Data showed the Vatican bureaucracy reduced its deficit to 11 million euros ($ 12.92 million) last year from 75 million euros ($ 88 million) in 2018, even taking into account a decrease of 25 million euros ($ 29.36 million) in donations from dioceses and individuals.
But more than the income statement, the consolidated report provided the first publicly known information on the Vatican’s net worth – estimated at 1.4 billion euros ($ 1.6 billion) for the Holy See Curia. , or bureaucracy. The Vatican’s global heritage blossoms to four billion euros ($ 4.7 billion) including the cash cow of the Vatican Museums, the Vatican Bank and other sources of assets and funds.
The report also marked the first time that the Vatican has made public the distribution of its operating budget among the various offices of the Holy See, which serve as the central government of the 1.2 billion-strong Catholic Church. .

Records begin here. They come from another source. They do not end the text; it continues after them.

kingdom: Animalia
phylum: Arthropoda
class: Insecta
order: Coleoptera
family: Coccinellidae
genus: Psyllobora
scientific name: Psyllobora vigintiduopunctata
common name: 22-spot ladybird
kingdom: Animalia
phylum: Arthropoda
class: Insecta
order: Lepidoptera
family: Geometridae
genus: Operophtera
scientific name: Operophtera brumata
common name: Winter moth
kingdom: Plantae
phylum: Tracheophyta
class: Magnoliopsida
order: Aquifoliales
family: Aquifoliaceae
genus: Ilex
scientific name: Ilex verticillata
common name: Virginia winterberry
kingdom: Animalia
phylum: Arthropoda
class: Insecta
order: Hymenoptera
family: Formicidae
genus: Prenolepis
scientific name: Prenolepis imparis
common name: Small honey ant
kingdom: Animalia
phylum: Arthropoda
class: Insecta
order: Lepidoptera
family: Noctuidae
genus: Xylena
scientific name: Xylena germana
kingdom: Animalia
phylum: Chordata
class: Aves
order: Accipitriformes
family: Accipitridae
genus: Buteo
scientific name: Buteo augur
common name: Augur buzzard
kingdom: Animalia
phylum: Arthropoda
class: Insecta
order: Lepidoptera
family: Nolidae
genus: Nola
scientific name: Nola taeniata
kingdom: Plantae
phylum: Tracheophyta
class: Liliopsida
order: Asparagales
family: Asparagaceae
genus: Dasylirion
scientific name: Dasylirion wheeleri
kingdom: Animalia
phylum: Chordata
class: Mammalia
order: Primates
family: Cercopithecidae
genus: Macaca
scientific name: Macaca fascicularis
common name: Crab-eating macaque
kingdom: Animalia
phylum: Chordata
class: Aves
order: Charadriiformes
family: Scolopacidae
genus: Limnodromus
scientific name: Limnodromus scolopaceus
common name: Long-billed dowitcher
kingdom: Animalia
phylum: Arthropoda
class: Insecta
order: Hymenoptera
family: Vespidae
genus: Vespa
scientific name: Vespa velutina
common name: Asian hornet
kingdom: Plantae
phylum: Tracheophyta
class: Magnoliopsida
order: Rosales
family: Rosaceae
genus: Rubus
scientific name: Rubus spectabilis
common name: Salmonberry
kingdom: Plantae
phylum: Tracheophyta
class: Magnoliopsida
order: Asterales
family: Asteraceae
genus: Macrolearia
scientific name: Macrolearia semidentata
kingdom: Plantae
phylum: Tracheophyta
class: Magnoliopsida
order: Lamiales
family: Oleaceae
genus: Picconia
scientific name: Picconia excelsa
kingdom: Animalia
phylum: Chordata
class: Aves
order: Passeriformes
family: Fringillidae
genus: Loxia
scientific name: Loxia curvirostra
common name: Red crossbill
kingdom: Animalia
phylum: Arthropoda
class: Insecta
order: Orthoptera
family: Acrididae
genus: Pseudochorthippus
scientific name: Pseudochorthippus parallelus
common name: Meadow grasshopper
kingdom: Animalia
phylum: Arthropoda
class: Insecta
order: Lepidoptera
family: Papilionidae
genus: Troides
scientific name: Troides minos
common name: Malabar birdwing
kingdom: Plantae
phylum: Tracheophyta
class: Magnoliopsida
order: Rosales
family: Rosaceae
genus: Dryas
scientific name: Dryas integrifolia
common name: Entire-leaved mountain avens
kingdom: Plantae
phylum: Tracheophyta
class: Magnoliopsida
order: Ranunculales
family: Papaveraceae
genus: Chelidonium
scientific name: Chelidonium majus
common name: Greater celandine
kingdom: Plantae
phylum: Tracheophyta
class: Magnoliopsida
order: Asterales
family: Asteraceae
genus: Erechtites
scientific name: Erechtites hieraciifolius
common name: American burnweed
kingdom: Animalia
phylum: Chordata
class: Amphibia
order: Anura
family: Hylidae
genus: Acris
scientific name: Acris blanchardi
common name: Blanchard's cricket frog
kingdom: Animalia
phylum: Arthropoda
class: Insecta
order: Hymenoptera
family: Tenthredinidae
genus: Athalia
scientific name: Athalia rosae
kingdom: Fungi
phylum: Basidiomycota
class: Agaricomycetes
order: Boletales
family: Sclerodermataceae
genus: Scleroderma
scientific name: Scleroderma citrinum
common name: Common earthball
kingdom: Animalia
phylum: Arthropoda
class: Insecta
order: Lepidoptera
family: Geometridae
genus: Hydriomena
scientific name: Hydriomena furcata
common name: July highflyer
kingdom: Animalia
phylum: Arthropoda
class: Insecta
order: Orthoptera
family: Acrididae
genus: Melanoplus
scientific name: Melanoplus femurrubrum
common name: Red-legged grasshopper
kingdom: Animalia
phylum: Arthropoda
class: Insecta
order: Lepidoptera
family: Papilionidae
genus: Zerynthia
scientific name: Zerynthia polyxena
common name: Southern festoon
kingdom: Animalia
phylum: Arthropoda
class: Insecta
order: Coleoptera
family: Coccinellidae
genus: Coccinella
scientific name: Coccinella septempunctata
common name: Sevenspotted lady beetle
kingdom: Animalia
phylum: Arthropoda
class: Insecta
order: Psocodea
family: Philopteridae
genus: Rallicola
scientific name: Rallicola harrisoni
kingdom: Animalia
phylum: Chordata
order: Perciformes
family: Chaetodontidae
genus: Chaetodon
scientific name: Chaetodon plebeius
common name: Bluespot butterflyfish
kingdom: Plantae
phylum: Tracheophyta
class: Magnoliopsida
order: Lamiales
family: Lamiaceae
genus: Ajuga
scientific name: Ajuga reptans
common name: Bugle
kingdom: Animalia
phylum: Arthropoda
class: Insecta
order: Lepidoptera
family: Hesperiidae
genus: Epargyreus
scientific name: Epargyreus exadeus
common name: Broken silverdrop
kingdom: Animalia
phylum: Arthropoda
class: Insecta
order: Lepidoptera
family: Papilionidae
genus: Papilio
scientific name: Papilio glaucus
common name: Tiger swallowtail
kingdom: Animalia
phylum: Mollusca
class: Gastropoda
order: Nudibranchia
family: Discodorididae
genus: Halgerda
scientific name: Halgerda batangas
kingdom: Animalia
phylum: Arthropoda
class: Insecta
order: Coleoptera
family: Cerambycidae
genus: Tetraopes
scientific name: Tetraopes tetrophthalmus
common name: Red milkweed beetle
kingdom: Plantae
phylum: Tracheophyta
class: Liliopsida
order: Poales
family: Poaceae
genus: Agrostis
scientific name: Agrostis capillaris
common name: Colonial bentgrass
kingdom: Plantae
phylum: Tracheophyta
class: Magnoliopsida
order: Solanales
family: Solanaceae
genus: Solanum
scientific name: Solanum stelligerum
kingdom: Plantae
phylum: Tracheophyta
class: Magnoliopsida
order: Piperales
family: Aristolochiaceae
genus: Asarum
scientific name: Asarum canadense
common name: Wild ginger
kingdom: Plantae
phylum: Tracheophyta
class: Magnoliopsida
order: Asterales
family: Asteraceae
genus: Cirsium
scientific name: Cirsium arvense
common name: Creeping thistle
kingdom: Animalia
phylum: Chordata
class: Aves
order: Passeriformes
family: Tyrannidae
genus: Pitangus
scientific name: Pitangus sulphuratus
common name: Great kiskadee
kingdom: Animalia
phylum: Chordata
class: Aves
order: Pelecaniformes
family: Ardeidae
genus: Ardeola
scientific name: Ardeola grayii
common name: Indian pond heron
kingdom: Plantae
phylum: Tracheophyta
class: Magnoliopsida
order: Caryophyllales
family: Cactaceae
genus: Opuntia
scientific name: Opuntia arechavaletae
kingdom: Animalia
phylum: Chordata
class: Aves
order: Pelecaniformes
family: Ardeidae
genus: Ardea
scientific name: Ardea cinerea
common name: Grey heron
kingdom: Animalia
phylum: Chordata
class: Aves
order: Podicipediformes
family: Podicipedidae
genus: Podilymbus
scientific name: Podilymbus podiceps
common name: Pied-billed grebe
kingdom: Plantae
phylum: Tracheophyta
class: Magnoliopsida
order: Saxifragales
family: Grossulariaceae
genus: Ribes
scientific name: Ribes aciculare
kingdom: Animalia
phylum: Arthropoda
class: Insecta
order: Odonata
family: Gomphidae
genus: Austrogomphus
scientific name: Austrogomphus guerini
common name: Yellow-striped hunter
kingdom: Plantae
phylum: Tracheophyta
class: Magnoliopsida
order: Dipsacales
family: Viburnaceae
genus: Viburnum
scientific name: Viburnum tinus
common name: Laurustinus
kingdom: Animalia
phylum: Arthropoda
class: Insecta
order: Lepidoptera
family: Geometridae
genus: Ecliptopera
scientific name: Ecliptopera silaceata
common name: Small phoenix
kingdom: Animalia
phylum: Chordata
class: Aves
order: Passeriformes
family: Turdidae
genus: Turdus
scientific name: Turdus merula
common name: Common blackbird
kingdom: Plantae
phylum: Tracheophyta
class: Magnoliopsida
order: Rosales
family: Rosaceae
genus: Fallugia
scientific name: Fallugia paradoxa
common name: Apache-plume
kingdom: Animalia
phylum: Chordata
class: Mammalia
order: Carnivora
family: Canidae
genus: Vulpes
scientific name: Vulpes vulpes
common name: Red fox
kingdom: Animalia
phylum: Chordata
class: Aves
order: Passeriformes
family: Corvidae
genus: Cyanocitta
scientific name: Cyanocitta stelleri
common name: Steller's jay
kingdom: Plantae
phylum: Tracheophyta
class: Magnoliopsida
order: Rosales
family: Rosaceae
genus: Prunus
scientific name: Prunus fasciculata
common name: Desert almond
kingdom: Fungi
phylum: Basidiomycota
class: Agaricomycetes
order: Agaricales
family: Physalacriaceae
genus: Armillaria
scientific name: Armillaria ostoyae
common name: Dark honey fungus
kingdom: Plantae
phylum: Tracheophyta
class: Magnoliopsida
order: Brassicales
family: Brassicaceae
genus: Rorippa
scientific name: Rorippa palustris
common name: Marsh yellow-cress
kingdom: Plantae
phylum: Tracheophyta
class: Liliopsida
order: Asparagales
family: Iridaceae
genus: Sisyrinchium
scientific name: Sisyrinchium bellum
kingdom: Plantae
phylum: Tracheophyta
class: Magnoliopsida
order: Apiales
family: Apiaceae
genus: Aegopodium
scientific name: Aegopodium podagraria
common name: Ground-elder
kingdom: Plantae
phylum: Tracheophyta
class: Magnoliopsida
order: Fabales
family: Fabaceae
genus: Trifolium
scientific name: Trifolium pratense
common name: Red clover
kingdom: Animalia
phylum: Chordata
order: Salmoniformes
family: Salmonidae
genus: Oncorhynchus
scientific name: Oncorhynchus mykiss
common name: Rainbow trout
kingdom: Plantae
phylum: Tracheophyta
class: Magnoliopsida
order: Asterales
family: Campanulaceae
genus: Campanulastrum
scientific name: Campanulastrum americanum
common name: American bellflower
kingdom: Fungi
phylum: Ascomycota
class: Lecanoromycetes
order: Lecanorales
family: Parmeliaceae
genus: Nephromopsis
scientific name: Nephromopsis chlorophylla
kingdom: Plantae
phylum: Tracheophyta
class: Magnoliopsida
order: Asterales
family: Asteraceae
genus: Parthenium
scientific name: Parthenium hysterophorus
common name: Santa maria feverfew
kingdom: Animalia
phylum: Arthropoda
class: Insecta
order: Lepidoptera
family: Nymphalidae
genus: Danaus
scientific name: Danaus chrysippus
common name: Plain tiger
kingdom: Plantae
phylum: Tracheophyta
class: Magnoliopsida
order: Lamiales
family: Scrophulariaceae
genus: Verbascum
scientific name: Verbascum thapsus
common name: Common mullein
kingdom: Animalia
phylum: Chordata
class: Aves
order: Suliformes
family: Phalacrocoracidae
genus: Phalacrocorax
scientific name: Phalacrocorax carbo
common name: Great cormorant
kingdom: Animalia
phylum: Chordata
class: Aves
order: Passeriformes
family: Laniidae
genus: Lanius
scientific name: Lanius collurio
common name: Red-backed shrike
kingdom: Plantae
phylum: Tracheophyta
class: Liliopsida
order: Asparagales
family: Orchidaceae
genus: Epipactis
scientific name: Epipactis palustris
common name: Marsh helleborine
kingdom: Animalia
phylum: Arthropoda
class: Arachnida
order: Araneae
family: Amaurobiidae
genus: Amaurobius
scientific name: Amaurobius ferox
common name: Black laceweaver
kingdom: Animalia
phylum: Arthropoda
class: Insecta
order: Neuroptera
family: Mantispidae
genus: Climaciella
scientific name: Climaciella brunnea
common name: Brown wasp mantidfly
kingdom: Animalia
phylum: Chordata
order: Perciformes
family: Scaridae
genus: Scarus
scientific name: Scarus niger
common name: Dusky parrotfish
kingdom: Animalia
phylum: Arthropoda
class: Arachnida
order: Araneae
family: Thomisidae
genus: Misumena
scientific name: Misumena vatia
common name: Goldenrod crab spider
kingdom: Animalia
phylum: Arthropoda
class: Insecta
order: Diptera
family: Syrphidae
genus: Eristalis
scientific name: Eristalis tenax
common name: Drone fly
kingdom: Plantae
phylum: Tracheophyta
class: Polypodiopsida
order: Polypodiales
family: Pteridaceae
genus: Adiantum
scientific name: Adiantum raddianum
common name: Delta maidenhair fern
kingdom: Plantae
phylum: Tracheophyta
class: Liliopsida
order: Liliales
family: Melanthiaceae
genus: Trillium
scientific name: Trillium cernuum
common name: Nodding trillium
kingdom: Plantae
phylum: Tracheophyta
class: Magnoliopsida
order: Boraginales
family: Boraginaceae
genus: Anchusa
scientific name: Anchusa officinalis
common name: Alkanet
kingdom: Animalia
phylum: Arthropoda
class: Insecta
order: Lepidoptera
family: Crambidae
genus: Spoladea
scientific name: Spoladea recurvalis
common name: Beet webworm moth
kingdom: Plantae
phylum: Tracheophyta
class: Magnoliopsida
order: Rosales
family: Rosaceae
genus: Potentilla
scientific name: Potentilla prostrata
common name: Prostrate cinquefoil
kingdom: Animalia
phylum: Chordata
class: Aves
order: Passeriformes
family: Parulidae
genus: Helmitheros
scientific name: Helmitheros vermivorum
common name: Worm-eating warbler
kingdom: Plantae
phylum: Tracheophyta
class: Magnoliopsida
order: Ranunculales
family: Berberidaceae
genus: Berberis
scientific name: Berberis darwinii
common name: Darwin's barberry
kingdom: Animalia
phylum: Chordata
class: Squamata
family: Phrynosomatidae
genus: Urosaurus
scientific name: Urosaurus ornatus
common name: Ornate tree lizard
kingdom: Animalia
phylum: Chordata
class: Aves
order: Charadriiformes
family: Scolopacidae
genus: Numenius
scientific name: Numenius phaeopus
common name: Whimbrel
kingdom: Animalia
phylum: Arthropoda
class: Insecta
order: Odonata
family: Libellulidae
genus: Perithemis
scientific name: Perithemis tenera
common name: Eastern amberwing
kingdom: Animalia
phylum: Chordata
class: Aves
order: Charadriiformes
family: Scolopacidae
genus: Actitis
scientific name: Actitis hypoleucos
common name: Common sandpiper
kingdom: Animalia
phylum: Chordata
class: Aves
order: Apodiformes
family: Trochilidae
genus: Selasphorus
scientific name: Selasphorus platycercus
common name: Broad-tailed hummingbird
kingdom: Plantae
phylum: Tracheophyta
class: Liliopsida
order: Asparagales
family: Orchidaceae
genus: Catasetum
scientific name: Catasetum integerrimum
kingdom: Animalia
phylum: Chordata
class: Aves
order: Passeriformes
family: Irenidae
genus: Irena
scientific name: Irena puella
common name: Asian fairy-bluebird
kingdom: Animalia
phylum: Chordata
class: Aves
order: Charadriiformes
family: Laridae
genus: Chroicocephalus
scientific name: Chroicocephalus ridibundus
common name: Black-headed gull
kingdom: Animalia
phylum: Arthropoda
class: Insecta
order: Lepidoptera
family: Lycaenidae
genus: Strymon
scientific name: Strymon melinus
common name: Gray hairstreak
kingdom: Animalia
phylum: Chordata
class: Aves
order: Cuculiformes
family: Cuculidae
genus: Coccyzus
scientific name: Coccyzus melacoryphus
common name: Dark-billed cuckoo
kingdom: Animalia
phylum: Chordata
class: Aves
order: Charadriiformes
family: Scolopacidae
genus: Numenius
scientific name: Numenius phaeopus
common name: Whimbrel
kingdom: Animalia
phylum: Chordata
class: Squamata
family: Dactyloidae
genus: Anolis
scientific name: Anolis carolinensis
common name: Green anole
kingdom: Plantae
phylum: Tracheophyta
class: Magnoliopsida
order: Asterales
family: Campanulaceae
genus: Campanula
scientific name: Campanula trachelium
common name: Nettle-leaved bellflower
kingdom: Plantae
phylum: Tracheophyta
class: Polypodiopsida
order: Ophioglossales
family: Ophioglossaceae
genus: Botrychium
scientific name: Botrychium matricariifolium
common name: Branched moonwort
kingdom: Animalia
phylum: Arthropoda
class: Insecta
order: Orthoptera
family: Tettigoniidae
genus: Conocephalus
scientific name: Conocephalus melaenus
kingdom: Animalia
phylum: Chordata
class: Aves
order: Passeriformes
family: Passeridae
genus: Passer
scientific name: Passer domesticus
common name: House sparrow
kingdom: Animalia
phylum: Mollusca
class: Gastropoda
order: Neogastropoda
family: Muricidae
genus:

Surprisingly, the Congregation for the Doctrine of the Faith – for the last few decades perhaps the most well-known Vatican office as it deals with all cases of clergy sexual abuse – operates with an annual budget of 3.36 million dollars. euros ($ 3.95 million). This represents 1% of the Curia’s budget for its apostolic work, far less than what is budgeted for the Vatican library or apostolic archives.
The Congregation has long complained that it has too few people or resources to deal with the mountain of business that has come to the Vatican in recent years – business that has cost US dioceses and religious orders over $ 3 billion. dollars in legal settlements to victims of clergy abuse. and fees.
The Vatican released the information ahead of the Sunday collection for Peter’s Pence, the special additional donation that Catholic faithful are invited to make once a year to support the pope’s charities and fund the operations of the Holy See.
“The faithful have a right to know how we are using resources in the Holy See,” Vatican Finance Minister Reverend Juan Antonio Guerrero Alves said, explaining the decision to release the detailed information for the first time.
In an interview with internal Vatican media, Guerrero said the mission of the Holy See is not to make profit but to serve the church. We must expect deficits, he said, but also good management of resources.
“It is possible that in some cases the Holy See was not only badly advised, but also defrauded,” he said, referring to recent scandals. “I think we are learning from the mistakes or reckless (decisions) of the past.”
It was a reference to an ongoing Vatican corruption investigation that has already cost half a dozen Holy See employees their jobs, including a powerful cardinal.
Cardinal Angelo Becciu, longtime number two in the Vatican Secretariat of State, was sacked last week after Francis said he had evidence the Italian embezzled 100,000 euros ($ 117,440) from the secretariat to fund a charitable organization controlled by his brother.
Becciu admitted that he sent the money but denied the wrongdoing, saying the funds were for charity in his home diocese, not his brother.
A more serious scandal dates back to 2014 when the Vatican – under Becciu – launched a real estate business by investing more than $ 200 million in a fund run by an Italian businessman. The deal gave the Holy See a 45% stake in a luxury Chelsea building in London.
The money came from the Secretary of State’s portfolio of assets, which is funded largely by donations from Peter’s Pence.
The Holy See decided in November 2018 to leave the investment fund, to end its relationship with the businessman and to buy the rest of the building at 60 Sloane Avenue. at the Holy See tens of millions of euros more in fees to intermediaries and triggered the investigation which upset the Vatican for a year.
Partly because of the scandal and the mismanagement of the Vatican Secretariat of State’s portfolio of assets, Guerrero wrested control of the funds and placed them under the direction of the central office of the Vatican Treasury, known as its acronym, APSA. The same was done for all the other departments of the Curia.
“Centralize [assets] will undoubtedly allow for greater transparency and more precise control, ”Guerrero said, adding that this also allows for a unified investment strategy that respects social doctrine and the ethical standards of the Catholic Church.